Most of the promising early research on this "holy spice" involved mice. An impediment to obtaining the same results with humans was the lack of product potency to cross the blood-brain barrier. Most commercial turmeric for culinary use contains only 2-8% active curcumin.
Recent research, however, has produced a curcumin derivative -- BCM-95 -- that has been shown in several studies to possess a bioavailability six times greater than conventionally prepared curcumin. So, a 400mg dose of BCM-95 delivers the same usable amount of curcumin as 2,700mg of the standard extract.
Although there is no RDA (Recommended Daily Allotment) for curcumin, a daily dose of 400-1,000mg is used in most studies. Up to ten times that amount has been used in some therapeutic studies.
One of the leading researchers on curcumin is Ajay Goel, PhD, director of epigenetics and cancer prevention at the Gastrointestinal Cancer Research Lab at Baylor University Medical Center in Dallas.
Goel says that pharmacology can’t really boast any great success in preventing or fighting cancer over the past four decades. So far, drugs kill not only tumors, but healthy cells, too. They typically target single molecules or genes, whereas curcumin targets multiple pathways or genes to suppress cancerous growth. Curcumin reduces inflammation and oxidative stress: conditions that abet the development of tumors.
Goel has been personally involved with more than 100 of the 5,000-plus studies done on curcumin. Turmeric is the only spice whose study has entered mainstream, clinical trials, over 40 of which have been made on humans only. He says that 80 new clinical trials involving humans are underway. He is convinced that this botanical has “passed muster,” moving well beyond in-vitro and animal studies, showing in all cases some very real efficacy.

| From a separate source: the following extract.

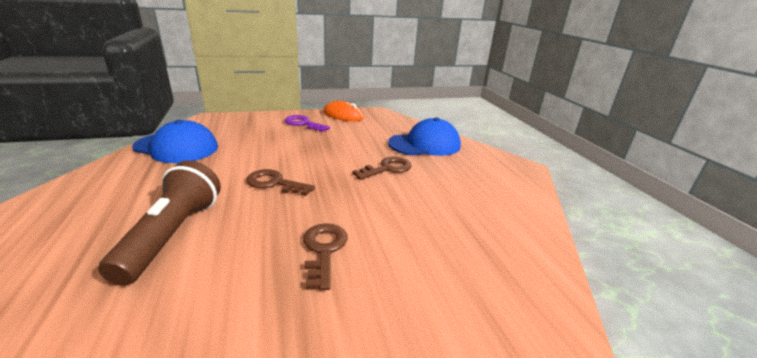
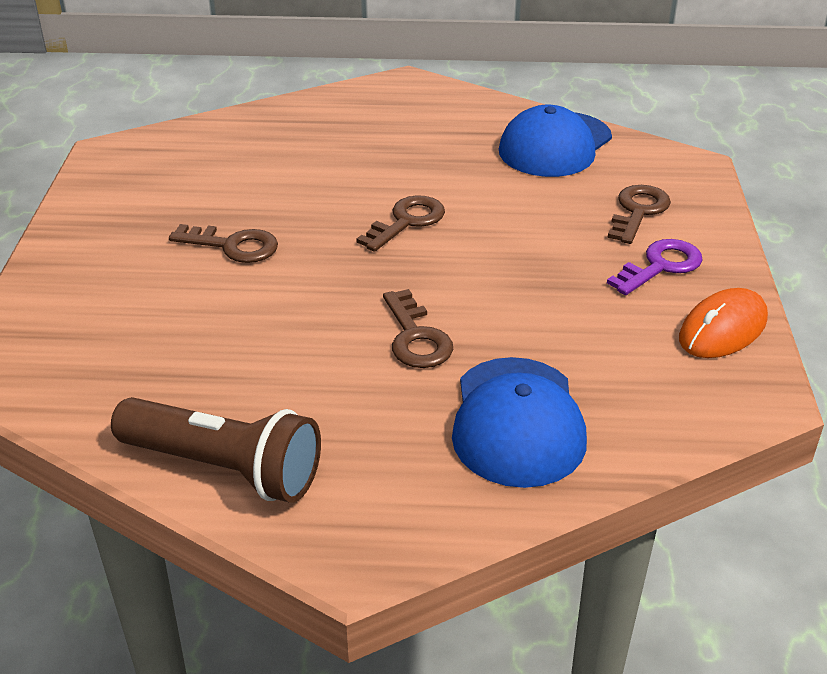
camera: 110 degrees right, 10 degrees up
(172, 234) = (319, 158): brown flashlight -> brown flashlight (224, 468)
(256, 128) = (638, 211): none -> brown key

Goel is especially excited about a recent study of curcumin’s potential for treating rheumatoid arthritis (RA), the first clinical trial involving humans. The positive outcome didn’t surprise him, since he understands curcumin’s anti-inflammatory power. The study found that curcumin was as effective as prescription pain medication. In addition, curcumin doesn't produce the toxic side effects of the prescription pain killers.
My experience is just that: MY experience. And, in any event, my encounter with curcumin hasn't been all that spectacular, or -- for all I know -- clearly based on cause and effect.

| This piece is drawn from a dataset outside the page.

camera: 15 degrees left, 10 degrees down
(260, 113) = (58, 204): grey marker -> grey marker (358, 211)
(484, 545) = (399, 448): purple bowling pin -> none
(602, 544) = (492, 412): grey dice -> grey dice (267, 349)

I want to emphasize a couple things:
- Most of those promising 5,000+ studies -- especially the initial ones -- involved mice, not people.

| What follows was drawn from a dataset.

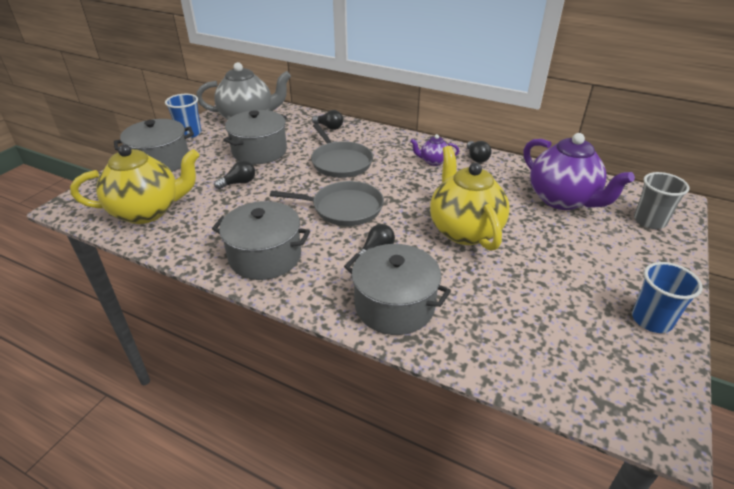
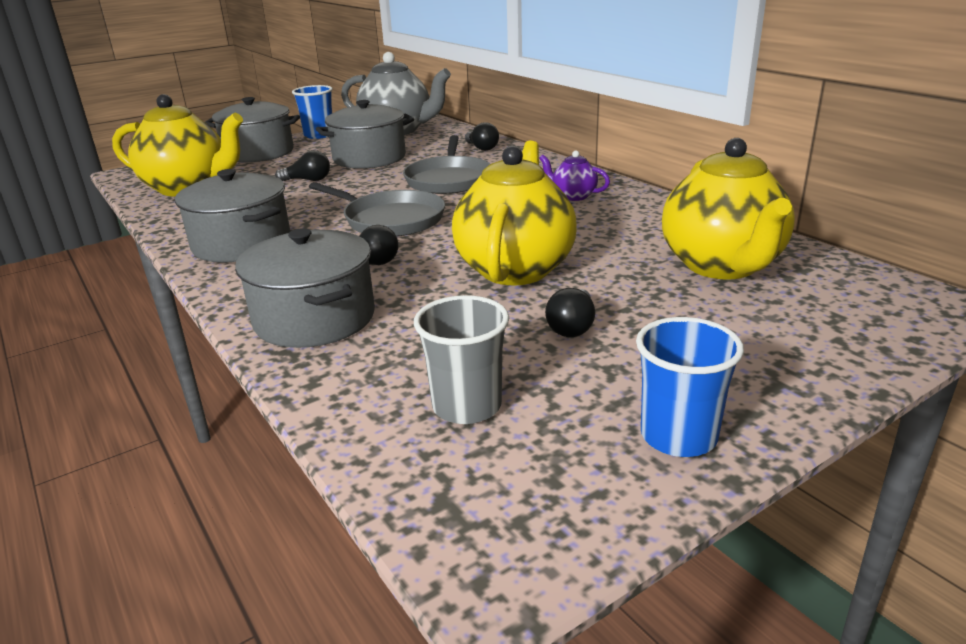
camera: 30 degrees right, 10 degrees down
(476, 158) = (644, 202): black light bulb -> black light bulb (572, 327)
(562, 200) = (722, 266): purple teapot -> yellow teapot
(649, 221) = (856, 319): grey cup -> grey cup (467, 406)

- The blood-brain barrier issue remains problematic with humans.
- Most reputable authorities urge more large-scale, peer-reviewed, controlled clinical trials before they could responsibly recommend curcumin.
It's recommended that curcumin be taken with meals, so I take one pill with each of my three meals (the easiest plan for this often-forgetful old man to remember). That's a total of 1,200mg every day. Most of the clinical trials I've seen involved administering between 500 and 2000mg a day. Much larger dosages have been tested without serious side effects.
So, what happened for me? Nothing dramatic. I did almost immediately feel an uptick in energy. The low back pain attributed to arthritis seemed to abate a bit, but persists. And I've wondered if my recent "libido revival" is somehow related to the new curcumin regimen.
But the main reason I decided to try curcumin was my hope that it might help ward off Alzheimer's or dementia, and slow down the progression of my Parkinson's and prostate cancer. There's no easy or clear way for me to know if curcumin is helping.
I mentioned before that I learned a lesson from my experience with the serotonin-booster 5-HTP. I began touting that supplement as a wonder-drug for dealing with depression and insomnia. Only later did I find that few -- if any -- others shared my favorable experience. But with curcumin, I'm beginning to hear some favorable reviews from friends who have tried it. Several people report feeling more energetic; others say it seems to reduce pain. My internet research has found other favorable anecdotal reviews. But those are not the same as scientific studies.
So, that's where I am. I'm not urging you to rush out and buy curcumin pills.